Wie lassen sich Excel-Kenntnisse von Mitarbeitern testen?

Geeignet ist ein kurzer, transparenter Praxistest mit zwei bis vier typischen Aufgaben. Lassen Sie beispielsweise eine Liste filtern, eine Formel ergänzen und einen Fehler erklären. Der Test dient der Zuordnung zum passenden Lernpfad und sollte keine unerwartete Leistungsbewertung sein.

Ist ein Onlinekurs oder eine Inhouse Excel Schulung besser?

Ein Onlinekurs passt bei flexiblen Lernzeiten, vorhandenen Grundlagen und standardisierten Themen. Eine Inhouse-Schulung ist besser, wenn firmeneigene Prozesse, Dateien und viele Rückfragen im Mittelpunkt stehen. Häufig ist eine Kombination aus Selbstlernen und betreutem Praxisworkshop am wirksamsten.

Sollten Anfänger und Fortgeschrittene gemeinsam geschult werden?

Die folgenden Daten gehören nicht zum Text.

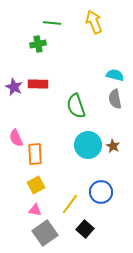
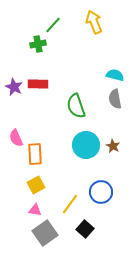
green line: moved 1 px right, 2 px down; rotated 54 degrees counterclockwise
cyan circle: moved 2 px left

Meist nicht über den gesamten Lernweg. Große Niveauunterschiede überfordern Anfänger und bremsen Fortgeschrittene. Sinnvoller sind getrennte Grundlagen- und Aufbaupfade sowie gemeinsame kurze Einheiten zu betrieblichen Vorlagen, Ablagen und Qualitätsregeln.

Wie misst ein Unternehmen den Erfolg einer Excel-Schulung?

Definieren Sie vorab eine konkrete Praxisaufgabe und Qualitätskriterien. Prüfen Sie zwei bis sechs Wochen später mit einer vergleichbaren Datei, ob die Aufgabe korrekt, nachvollziehbar und mit weniger Korrekturschleifen gelingt. Kursabschluss und Zufriedenheit allein belegen noch keinen Transfer.